*** Data supplied

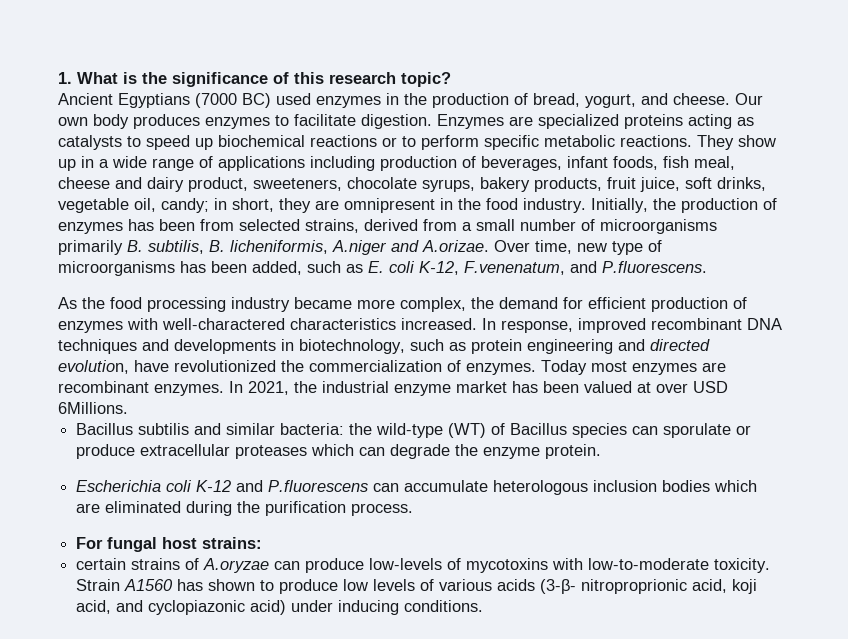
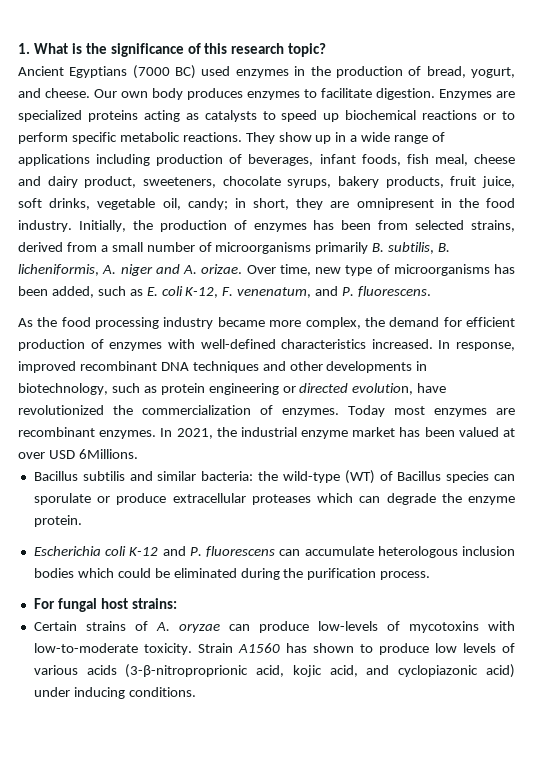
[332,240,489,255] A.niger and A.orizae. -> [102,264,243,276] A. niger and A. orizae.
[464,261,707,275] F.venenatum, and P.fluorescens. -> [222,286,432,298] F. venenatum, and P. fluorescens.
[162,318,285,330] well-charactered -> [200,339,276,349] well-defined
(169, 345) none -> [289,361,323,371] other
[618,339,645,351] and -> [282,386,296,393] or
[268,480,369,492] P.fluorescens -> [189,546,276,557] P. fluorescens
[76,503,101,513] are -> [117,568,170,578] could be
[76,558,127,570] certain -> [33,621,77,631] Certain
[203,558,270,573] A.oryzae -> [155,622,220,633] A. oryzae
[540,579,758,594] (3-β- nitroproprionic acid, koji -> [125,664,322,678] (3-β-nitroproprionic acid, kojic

******
*** Data supplied

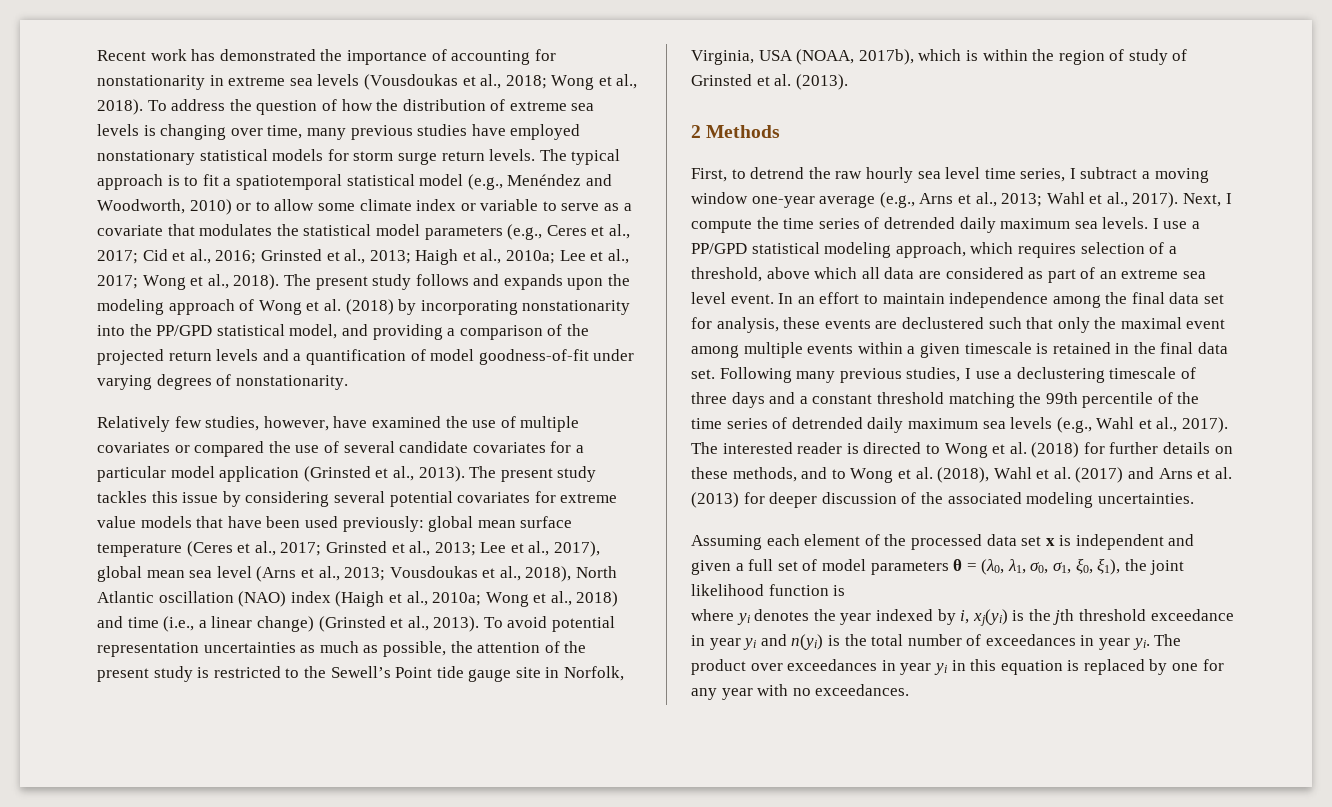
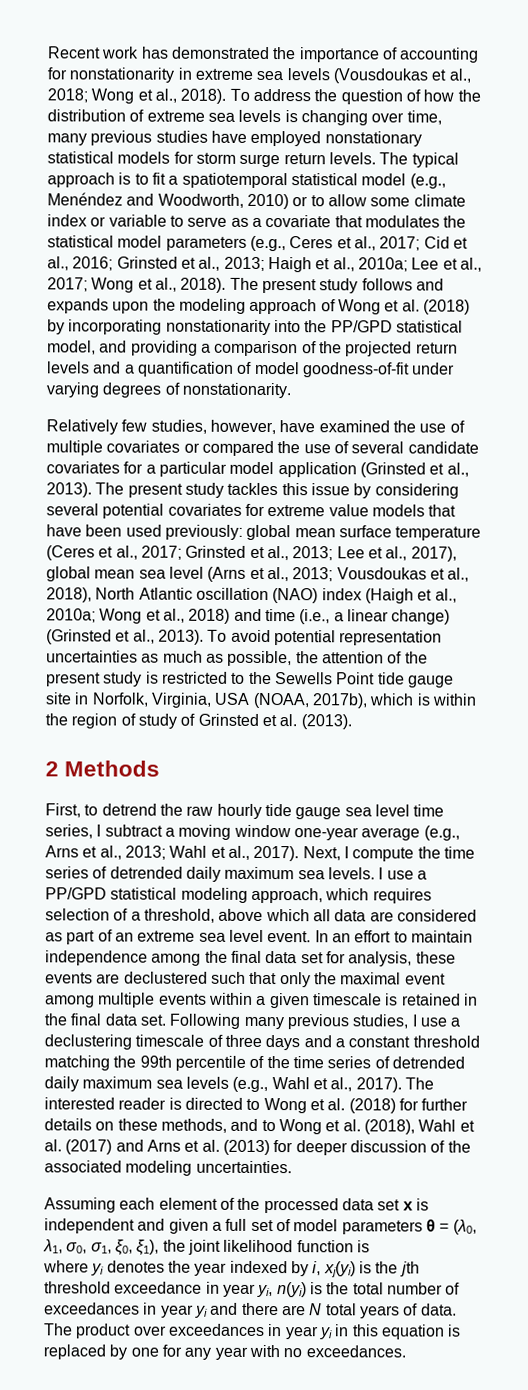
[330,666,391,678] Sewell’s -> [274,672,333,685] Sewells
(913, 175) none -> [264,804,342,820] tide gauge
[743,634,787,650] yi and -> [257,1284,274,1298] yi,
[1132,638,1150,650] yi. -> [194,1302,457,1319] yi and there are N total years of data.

******
*** Data supplied

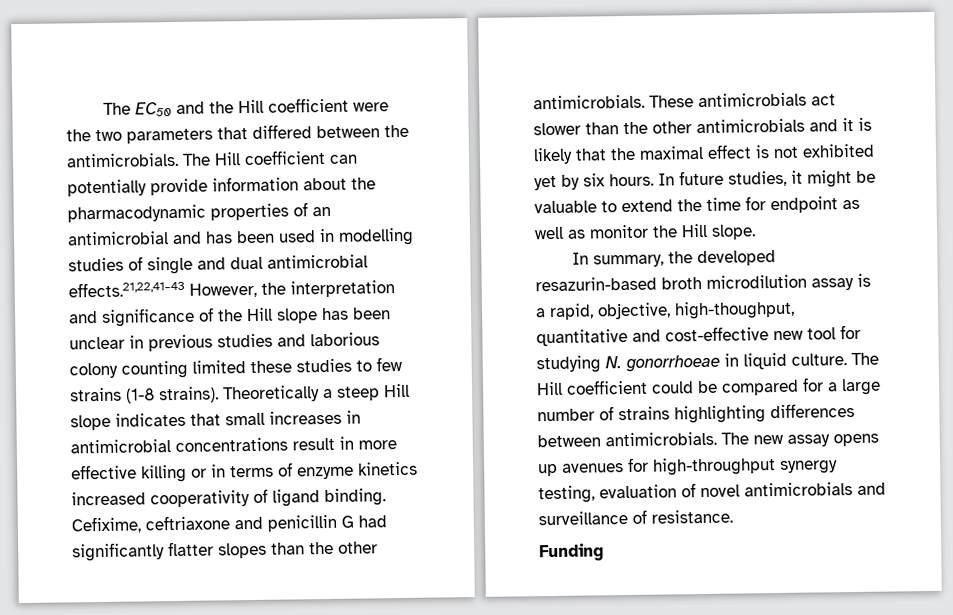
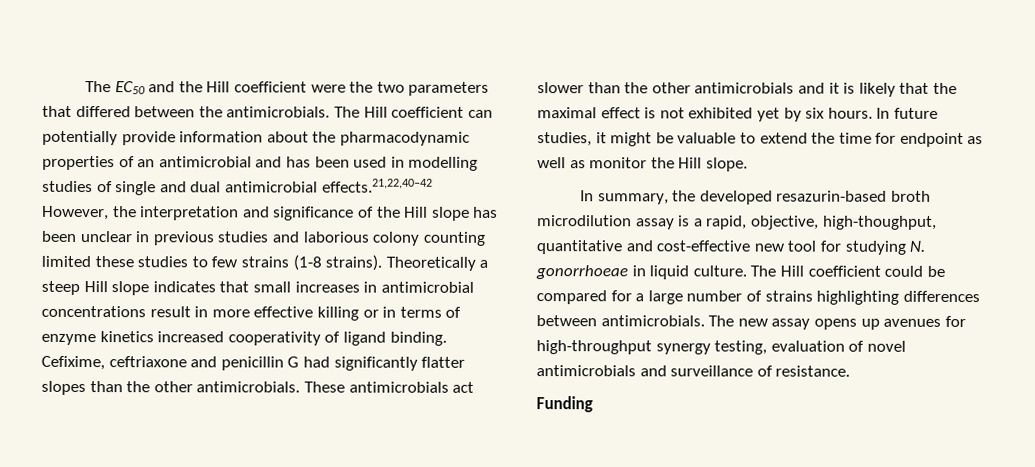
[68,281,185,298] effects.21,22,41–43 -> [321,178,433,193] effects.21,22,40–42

******

*Problem description:*
Beginning at the line above that contains "(913, 175) none", return each line exactly through the line that contains "[1132,638,1150,650] yi. ->", and no others.

*Task answer:*
(913, 175) none -> [264,804,342,820] tide gauge
[743,634,787,650] yi and -> [257,1284,274,1298] yi,
[1132,638,1150,650] yi. -> [194,1302,457,1319] yi and there are N total years of data.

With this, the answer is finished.